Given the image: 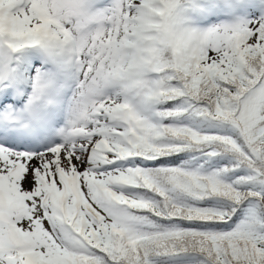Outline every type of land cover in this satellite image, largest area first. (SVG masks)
<instances>
[{
    "label": "snow or ice",
    "instance_id": "6c2138e0",
    "mask_svg": "<svg viewBox=\"0 0 264 264\" xmlns=\"http://www.w3.org/2000/svg\"><path fill=\"white\" fill-rule=\"evenodd\" d=\"M0 264H264V0H0Z\"/></svg>",
    "mask_w": 264,
    "mask_h": 264
}]
</instances>
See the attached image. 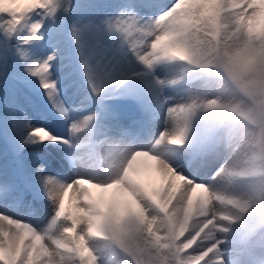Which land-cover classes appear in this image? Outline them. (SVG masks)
I'll use <instances>...</instances> for the list:
<instances>
[{
  "label": "snow or ice",
  "instance_id": "1",
  "mask_svg": "<svg viewBox=\"0 0 264 264\" xmlns=\"http://www.w3.org/2000/svg\"><path fill=\"white\" fill-rule=\"evenodd\" d=\"M17 4L0 0V264H264V0Z\"/></svg>",
  "mask_w": 264,
  "mask_h": 264
},
{
  "label": "clouds",
  "instance_id": "2",
  "mask_svg": "<svg viewBox=\"0 0 264 264\" xmlns=\"http://www.w3.org/2000/svg\"><path fill=\"white\" fill-rule=\"evenodd\" d=\"M219 114L217 113H210V112H198L195 117L196 123H206L212 119L217 118ZM180 121L174 117H169V132L172 129L178 127ZM184 146H175L170 147L167 143L163 144L162 146L155 149L157 155L160 157L161 161L164 165L175 175V169L173 165L177 163V158L174 157L175 153L183 151ZM255 149L249 145H243L239 148L238 152H234L231 156L225 155L221 159V166L224 171H220L218 175L215 177V181L213 183V188L216 191H225L227 188L225 172L226 171H233L239 173L241 169L245 167L244 161V154L246 152L254 151ZM245 189L239 187L236 189L238 192H243ZM210 211H214L217 215H219L223 208L219 205H213ZM221 241L225 240L226 237L224 235H220L218 237ZM253 241H264V229H260L256 232V234L251 238ZM256 256L258 260L264 262V248H257L256 249ZM247 264V262H246Z\"/></svg>",
  "mask_w": 264,
  "mask_h": 264
},
{
  "label": "bare ground",
  "instance_id": "3",
  "mask_svg": "<svg viewBox=\"0 0 264 264\" xmlns=\"http://www.w3.org/2000/svg\"><path fill=\"white\" fill-rule=\"evenodd\" d=\"M152 162L151 161H146L145 159L142 162L141 170L147 175V176H152L155 177V172L151 168Z\"/></svg>",
  "mask_w": 264,
  "mask_h": 264
},
{
  "label": "rangeland",
  "instance_id": "4",
  "mask_svg": "<svg viewBox=\"0 0 264 264\" xmlns=\"http://www.w3.org/2000/svg\"><path fill=\"white\" fill-rule=\"evenodd\" d=\"M26 3H27V0H18V4H17V6L18 7H21V8H23V7H25L26 6ZM143 158H141L139 161H138V166L141 168V166H142V162H143ZM66 199V204L68 203V197H66L65 198Z\"/></svg>",
  "mask_w": 264,
  "mask_h": 264
}]
</instances>
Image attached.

******************************

* INSTRUCTIONS TO FOLLOW:
Find each line in the records above that contains the string "http" with matching case, and copy those lines out.

* TASK ANSWER:
    "mask_svg": "<svg viewBox=\"0 0 264 264\" xmlns=\"http://www.w3.org/2000/svg\"><path fill=\"white\" fill-rule=\"evenodd\" d=\"M0 264H264V0H0Z\"/></svg>",
  "mask_svg": "<svg viewBox=\"0 0 264 264\" xmlns=\"http://www.w3.org/2000/svg\"><path fill=\"white\" fill-rule=\"evenodd\" d=\"M17 4L0 0V264H264V0Z\"/></svg>",
  "mask_svg": "<svg viewBox=\"0 0 264 264\" xmlns=\"http://www.w3.org/2000/svg\"><path fill=\"white\" fill-rule=\"evenodd\" d=\"M219 114L217 113H210V112H198L195 117L196 123H206L212 119L217 118ZM180 121L174 117H169V132L172 129L178 127ZM184 146H175L170 147L167 143L163 144L162 146L155 149L157 155L160 157L161 161L164 165L175 175V169L173 165L177 163V158L174 157L175 153L183 151ZM255 149L249 145H243L239 148L238 152H234L231 156L225 155L221 159V166L224 171H220L218 175L215 177V181L213 183V188L216 191H225L227 188L225 172L226 171H233L239 173L241 169L245 167L244 161V154L246 152L254 151ZM245 189L239 187L236 189L238 192H243ZM210 211H214L217 215H219L223 208L219 205H213ZM221 241L225 240L226 237L224 235H220L218 237ZM253 241H264V229H260L256 232V234L251 238ZM256 256L258 260L264 262V248H257L256 249ZM247 264V262H246Z\"/></svg>",
  "mask_svg": "<svg viewBox=\"0 0 264 264\" xmlns=\"http://www.w3.org/2000/svg\"><path fill=\"white\" fill-rule=\"evenodd\" d=\"M152 162L151 161H146L145 159L142 162L141 170L147 175V176H152L155 177V172L151 168Z\"/></svg>",
  "mask_svg": "<svg viewBox=\"0 0 264 264\" xmlns=\"http://www.w3.org/2000/svg\"><path fill=\"white\" fill-rule=\"evenodd\" d=\"M26 3H27V0H18V4H17V6L18 7H21V8H23V7H25L26 6ZM143 158H141L139 161H138V166L141 168V166H142V162H143ZM66 199V204L68 203V197H66L65 198Z\"/></svg>",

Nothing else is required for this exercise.